The overall goal of this application is to define the molecular pathogenesis of cardiomyopathy associated with Emery-Dreifuss Muscular Dystrophy (EDMD). Autosomal dominant EDMD arises from mutations in a gene encoding A-type lamins, which are intermediate filaments involved in the maintenance of nuclear structure. Further, A-type lamins (along with suns and nesprins) are a component of the LINC complex, which establish a physical connection between the nucleus and the actin cytoskeleton. In EDMD mouse models of EDMD, mitogen activated protein (MAP) kinases ERK and JNK are activated in the heart tissue prior to the development of cardiomyopathy. As MAP kinase activation is well established to be linked to cardiomyopathy, determining how A-type lamin mutations cause activation of MAP kinases will provide key information on the molecular pathogenesis of cardiomyopathy. We hypothesize that EDMD causing mutations lamin A facilitate MAP kinase activation via two distinct mechanisms: 1) mutant lamin A may disrupt the UNC complex, compromising the integrity of the nucleo- cytoskeleton and generating a stress response that activates the MAP kinase pathway and 2) functional disruption of MAP kinase anchors by direct and indirect mechanisms. Lamin A mutations may directly inhibit the function of lamin A as a putative MAP kinase sequestering anchor to facilitate nuclear translocation. Further, mutations in lamin A may disrupt the LINC complex and hence, the function of cytoplasmic anchors that require intact cytoskeleton. To test our hypothesis, we propose two specific aims.
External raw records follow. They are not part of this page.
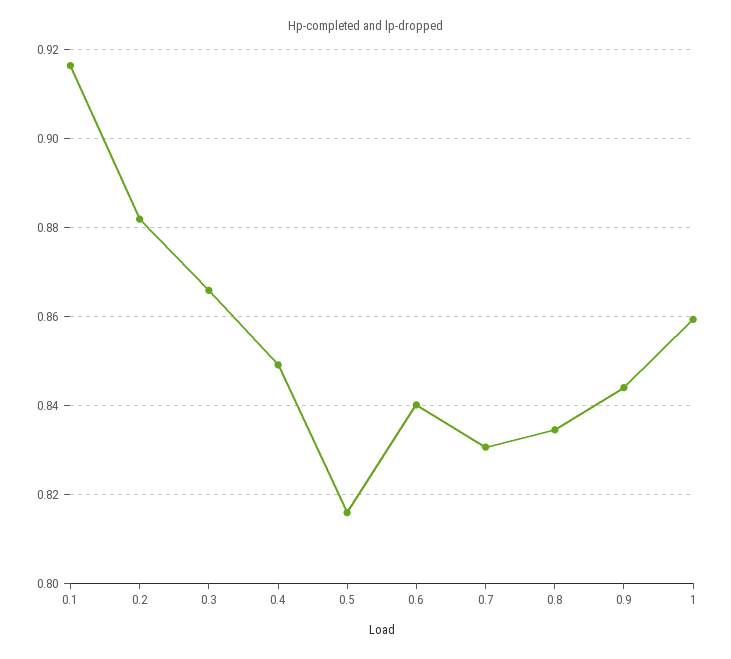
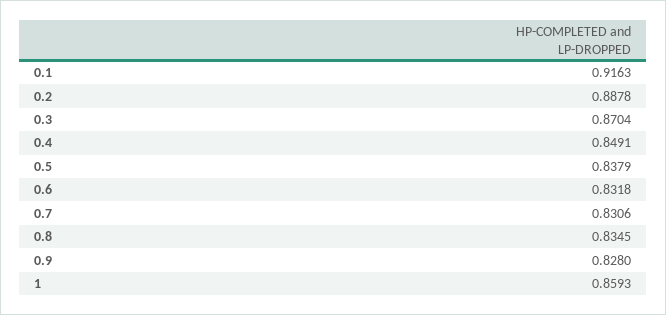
  {
    "0.1": 0.9163,
-   "0.2": 0.882,
+   "0.2": 0.8878,
-   "0.3": 0.866,
+   "0.3": 0.8704,
    "0.4": 0.8491,
-   "0.5": 0.816,
+   "0.5": 0.8379,
-   "0.6": 0.84,
+   "0.6": 0.8318,
    "0.7": 0.8306,
    "0.8": 0.8345,
-   "0.9": 0.844,
+   "0.9": 0.828,
    "1": 0.8593
  }

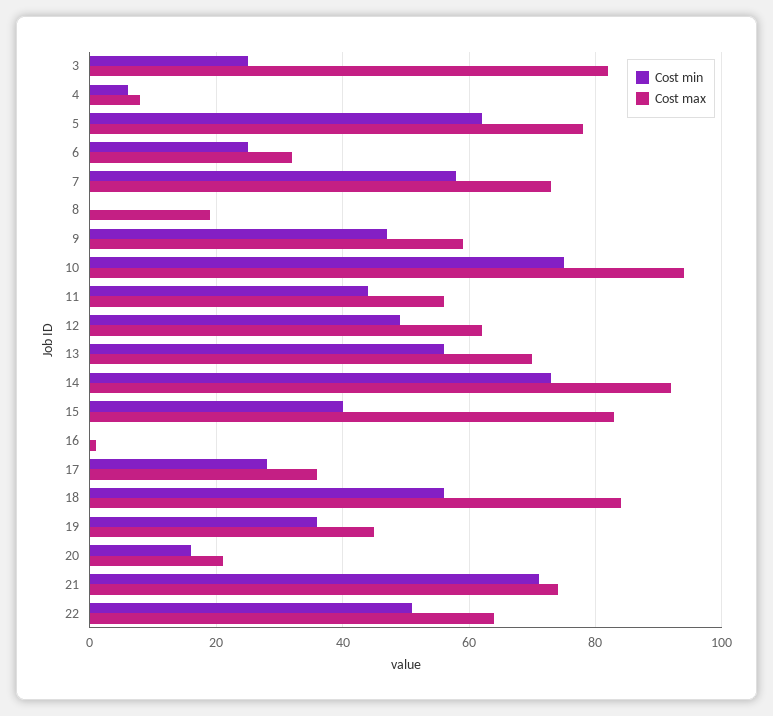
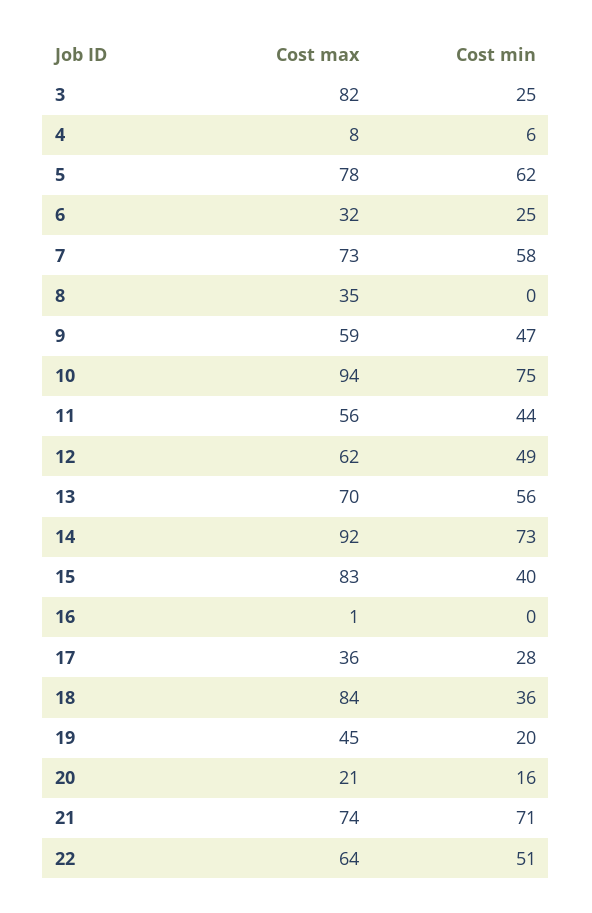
  {
    "Cost min": {
      "3": 25,
      "4": 6,
      "5": 62,
      "6": 25,
      "7": 58,
      "8": 0,
      "9": 47,
      "10": 75,
      "11": 44,
      "12": 49,
      "13": 56,
      "14": 73,
      "15": 40,
      "16": 0,
      "17": 28,
-     "18": 55,
+     "18": 36,
-     "19": 35,
+     "19": 20,
      "20": 16,
      "21": 71,
      "22": 51
    },
    "Cost max": {
      "3": 82,
      "4": 8,
      "5": 78,
      "6": 32,
      "7": 73,
-     "8": 20,
+     "8": 35,
      "9": 59,
      "10": 94,
      "11": 56,
      "12": 62,
      "13": 70,
      "14": 92,
      "15": 83,
      "16": 1,
      "17": 36,
      "18": 84,
      "19": 45,
      "20": 21,
      "21": 74,
      "22": 64
    }
  }

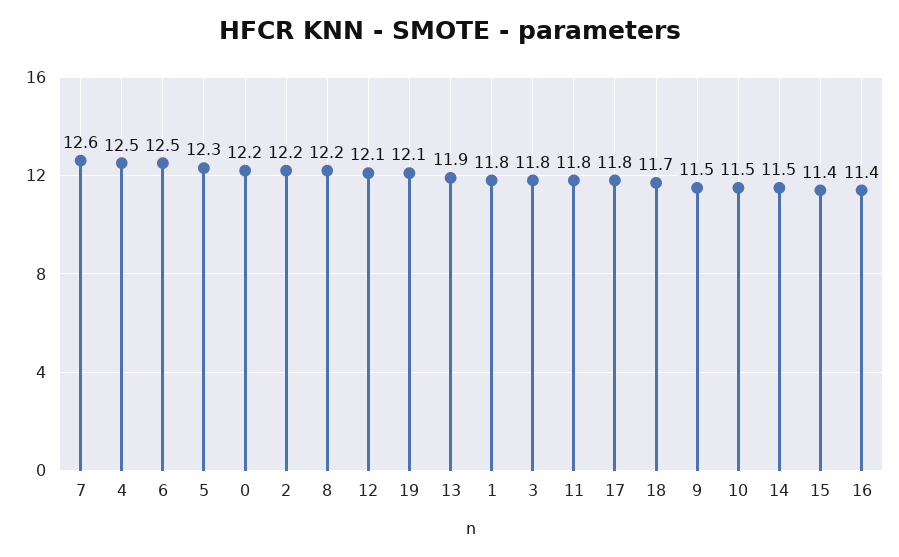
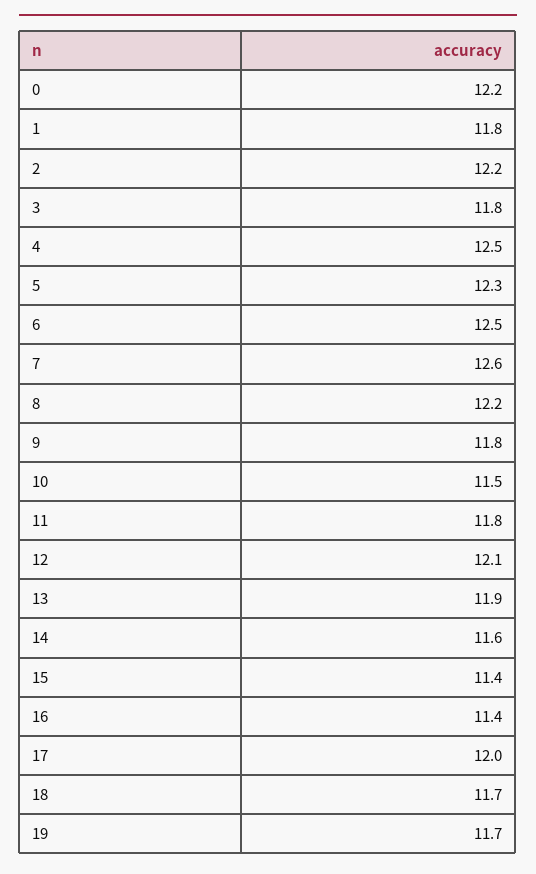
  {
    "7": 12.6,
    "4": 12.5,
    "6": 12.5,
    "5": 12.3,
    "0": 12.2,
    "2": 12.2,
    "8": 12.2,
    "12": 12.1,
-   "19": 12.1,
+   "19": 11.7,
    "13": 11.9,
    "1": 11.8,
    "3": 11.8,
    "11": 11.8,
-   "17": 11.8,
+   "17": 12,
    "18": 11.7,
-   "9": 11.5,
+   "9": 11.8,
    "10": 11.5,
-   "14": 11.5,
+   "14": 11.6,
    "15": 11.4,
    "16": 11.4
  }

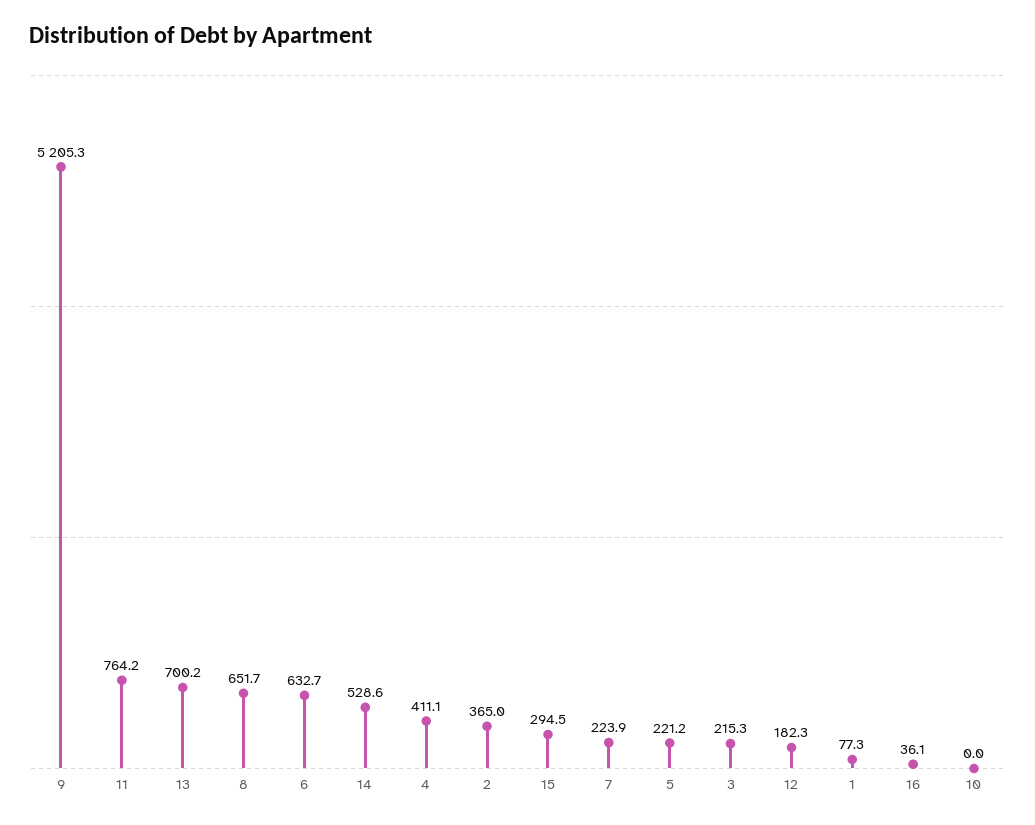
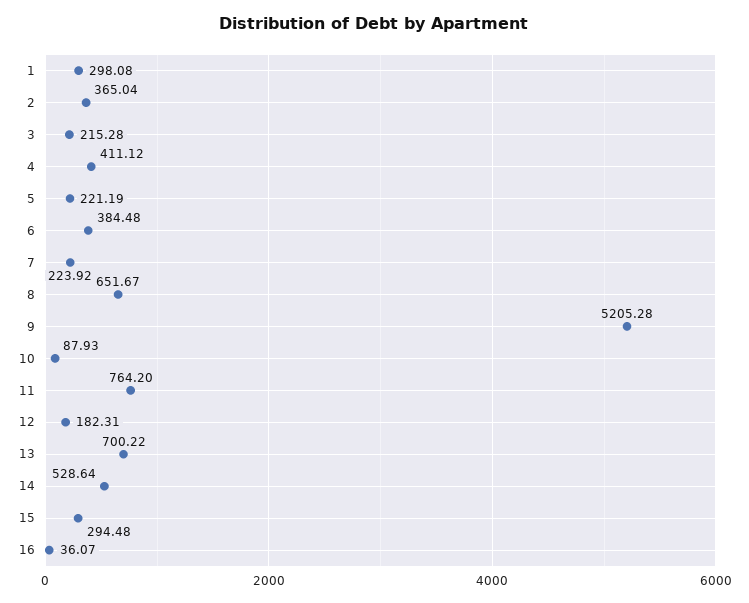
  {
    "9": 5205.28,
    "11": 764.2,
    "13": 700.22,
    "8": 651.67,
-   "6": 632.7,
+   "6": 384.48,
    "14": 528.64,
    "4": 411.12,
    "2": 365.04,
    "15": 294.48,
    "7": 223.92,
    "5": 221.19,
    "3": 215.28,
    "12": 182.31,
-   "1": 77.3,
+   "1": 298.08,
    "16": 36.07,
-   "10": 0
+   "10": 87.93
  }

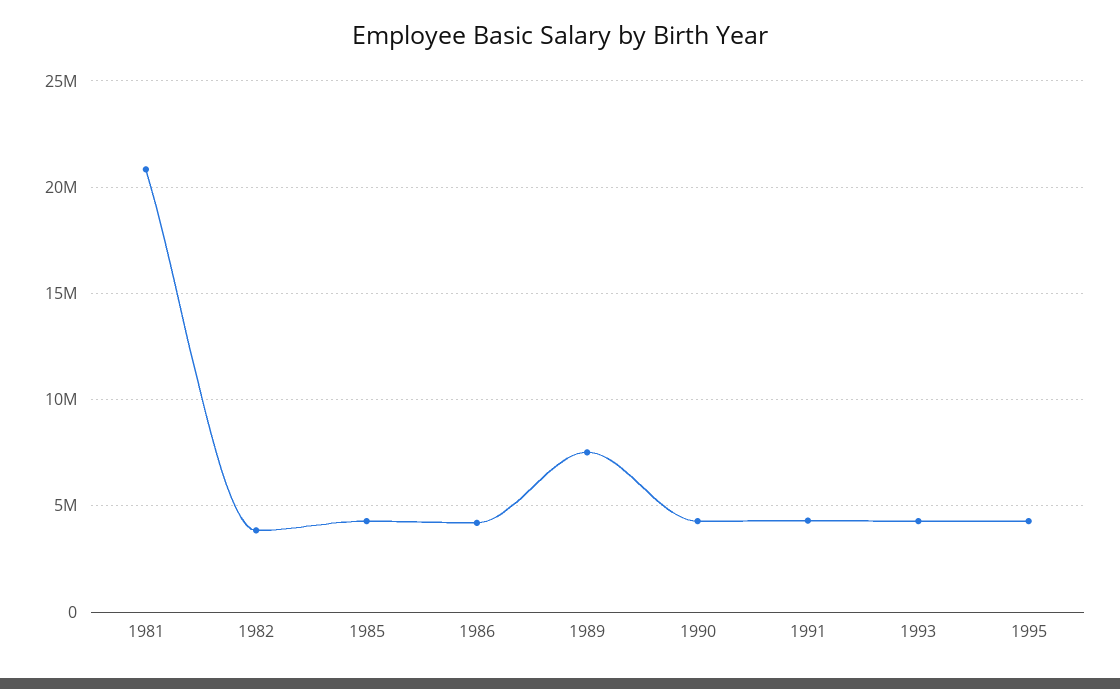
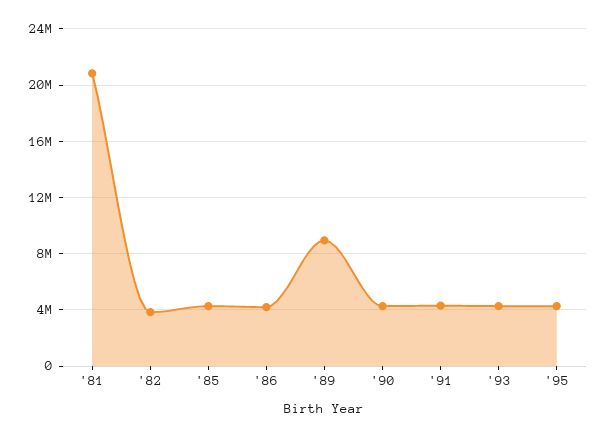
  {
    "1981": 21000000,
    "1982": 4000000,
    "1985": 4500000,
    "1986": 4000000,
-   "1989": 7500000,
+   "1989": 9000000,
    "1990": 4500000,
    "1991": 4500000,
    "1993": 4500000,
    "1995": 4500000
  }

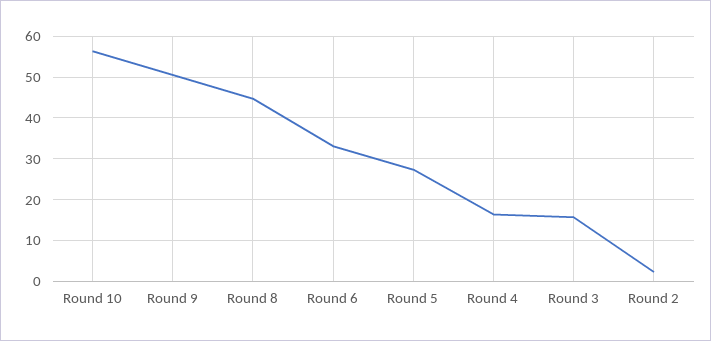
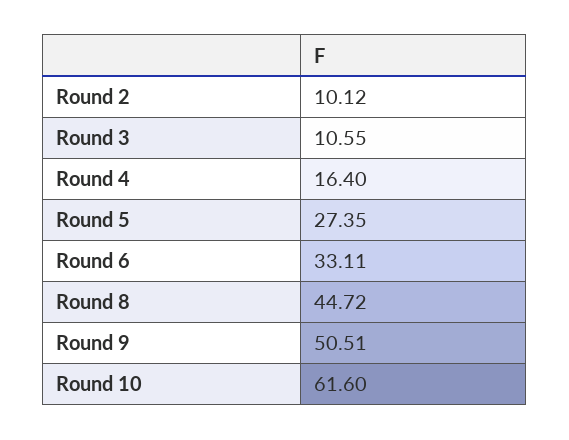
  {
-   "Round 10": 56,
+   "Round 10": 61.6,
    "Round 9": 50.51,
    "Round 8": 44.72,
    "Round 6": 33.11,
    "Round 5": 27.35,
    "Round 4": 16.4,
-   "Round 3": 16,
+   "Round 3": 10.55,
-   "Round 2": 2
+   "Round 2": 10.12
  }

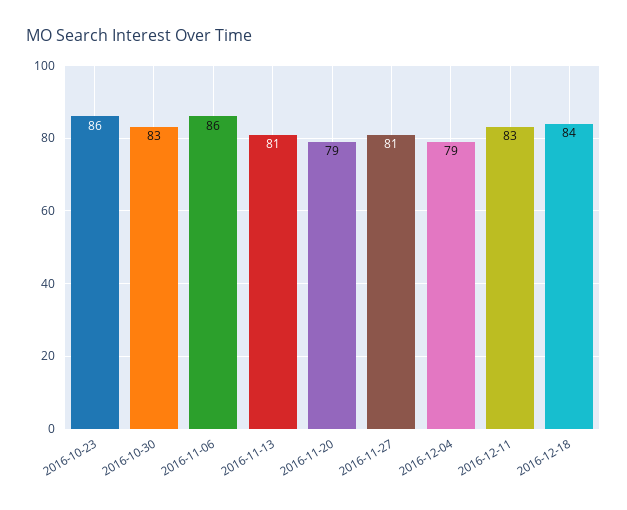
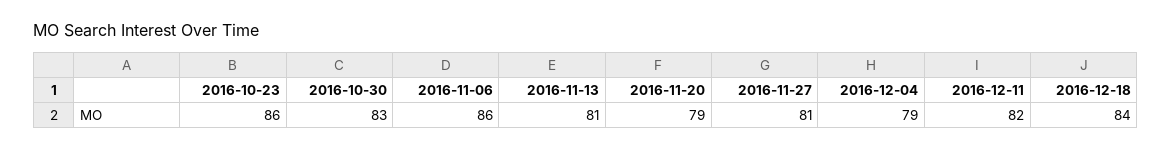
  {
    "2016-10-23": 86,
    "2016-10-30": 83,
    "2016-11-06": 86,
    "2016-11-13": 81,
    "2016-11-20": 79,
    "2016-11-27": 81,
    "2016-12-04": 79,
-   "2016-12-11": 83,
+   "2016-12-11": 82,
    "2016-12-18": 84
  }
Aim 1 will determine whether disrupting the LINC complex in primary cardiomyocytes will activate MAP kinases. We will disrupt the LINC complex by expressing mutant forms of lamin A, suns, and nesprins that prevent interactions necessary to establish the LINC complex and assess for MAP kinase activation by standard biochemical and fluorescence microscopy techniques.
Aim 2 will characterize lamin A and MAP kinase interactions in intact cells by various methods and the effect of lamin A mutations on this interaction. We will assess the functional consequence of lamin A mutation on MAP kinase anchors by measuring the mobility of MAP kinases by FRAP and FLIP analysis. Heart muscle damage is the most serious and life-threatening symptom of EDMD. Understanding how defective proteins of the cell nucleus lead to EDMD-associated heart muscle damage will provide the knowledge necessary to devise an effective treatment strategy. This knowledge may also be applicable to similar heart muscle damage resulting from disorders other than EDMD.